You flinched, instinctively curling closer behind Dabi’s silhouette, but when you spoke, your voice was steady, if barely audible. “I won’t be locked in a cage.”
The words struck Aizawa like a blow, halting his fury, even if for a moment.
You straightened your spine, wiping tears from your cheek with the back of a dirt-streaked hand. “You think I want this?” Your voice cracked, raw and desperate. “I didn’t ask to be some miracle mare, some freak. I just want to survive. That’s all I’ve ever wanted.”
A silence stretched long and heavy between you, hanging like a storm about to break.
Dabi’s low rasp shattered it. “You should take her,” he said, eyes locked on yours, fierce and unwavering. “Back to the safe zone. Before another Sangreal unit comes sniffing.”
Hawks, rubbing his wounded shoulder where Toga’s dagger had pierced, grunted his assent. “Yeah,” he growled through clenched teeth. “He’s right.” Then, with a reluctant glance at Dabi, he gave a brief nod. “Thanks for protecting Y/N.”
Dabi let the silence linger, the old wounds between him and Keigo raw and jagged. “Don’t thank me,” he muttered, voice rough with unspoken pain.
You shifted, weak but steady, leaning your weight against Dabi’s bloodied shoulder. “I’m not going anywhere without him.”
The words fell like a hammer.
Mic winced. “Y/N, don’t you even dare…”
“No.” You held your head up high, eyes flicking to every face in the room. “He’s the one who saved me back then. He saved me for the second time today. I feel safe with him around, even though he’s a vampire.”
Even Present Mic couldn’t mask the unease. “He was with Sangreal, sweetheart,” he claimed cautiously, eyes narrowing. “We can’t just let him slip into our place. It’s a risk none of us can afford. And, sorry to say it,” Hizashi’s gaze sharpened as it landed on Dabi, “but you’re a threat to us, a danger we can’t just ignore.”
“I was with them,” Dabi snarled simply.
All eyes turned to the white haired creature.
“I left Sangreal. Months ago. Long before tonight.”
Aizawa’s jaw clenched. “How do we know you’re not still their dog?”
Dabi didn’t flinch, grimacing. “You don’t. But if I were, I wouldn’t be bleeding out beside your golden child, trying to save her fucking life for the second fucking time. I’d be dragging her through a portal with Kurogiri and Toga.”
The room was still.
Then Aizawa and Mic exchanged a glance. A long, silent conversation passed between them — one born of war, of trust earned in blood, of impossible choices and darker realities.
They didn’t speak.
But you saw it. They were considering the possibility.

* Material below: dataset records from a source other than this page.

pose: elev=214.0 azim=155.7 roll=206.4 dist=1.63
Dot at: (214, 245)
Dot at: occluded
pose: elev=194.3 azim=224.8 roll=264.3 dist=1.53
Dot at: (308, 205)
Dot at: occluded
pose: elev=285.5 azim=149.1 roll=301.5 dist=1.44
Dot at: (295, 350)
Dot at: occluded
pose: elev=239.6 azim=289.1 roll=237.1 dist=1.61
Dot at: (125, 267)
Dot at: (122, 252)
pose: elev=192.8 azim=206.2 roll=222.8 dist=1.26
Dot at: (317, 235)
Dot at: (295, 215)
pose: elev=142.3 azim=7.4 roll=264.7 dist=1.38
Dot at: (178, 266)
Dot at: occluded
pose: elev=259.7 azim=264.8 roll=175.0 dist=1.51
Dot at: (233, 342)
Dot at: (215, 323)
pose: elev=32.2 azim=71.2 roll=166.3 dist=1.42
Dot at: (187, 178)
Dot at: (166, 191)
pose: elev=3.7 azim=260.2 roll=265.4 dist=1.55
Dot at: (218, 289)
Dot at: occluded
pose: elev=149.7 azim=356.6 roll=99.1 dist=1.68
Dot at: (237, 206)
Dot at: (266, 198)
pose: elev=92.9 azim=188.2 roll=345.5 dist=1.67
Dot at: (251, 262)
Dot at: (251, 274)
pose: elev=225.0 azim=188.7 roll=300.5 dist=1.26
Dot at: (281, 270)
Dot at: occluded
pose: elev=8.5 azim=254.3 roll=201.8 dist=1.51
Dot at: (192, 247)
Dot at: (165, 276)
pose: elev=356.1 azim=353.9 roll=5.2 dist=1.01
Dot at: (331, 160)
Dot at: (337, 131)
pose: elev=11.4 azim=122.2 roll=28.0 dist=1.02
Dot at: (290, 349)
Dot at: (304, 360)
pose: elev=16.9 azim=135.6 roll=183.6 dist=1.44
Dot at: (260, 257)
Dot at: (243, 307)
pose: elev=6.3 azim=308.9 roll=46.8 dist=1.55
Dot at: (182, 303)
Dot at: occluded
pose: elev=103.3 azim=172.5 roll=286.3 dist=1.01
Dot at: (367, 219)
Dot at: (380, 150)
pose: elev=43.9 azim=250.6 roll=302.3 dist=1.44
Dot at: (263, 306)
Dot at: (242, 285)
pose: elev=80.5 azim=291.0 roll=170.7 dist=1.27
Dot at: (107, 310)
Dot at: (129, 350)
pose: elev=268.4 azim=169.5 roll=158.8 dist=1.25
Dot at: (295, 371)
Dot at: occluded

They were considering letting Dabi into the rebellion’s safe zone. Letting the blue-flamed vampire and exiled traitor of Sangreal to cross into the heart of the rebellion’s sanctuary. They were considering offering a shelter to the creature forged in blood and darkness, filled with insatiable bloodlust, once loyal to their greatest enemy. They were truly considering letting the vampire into the place they called home.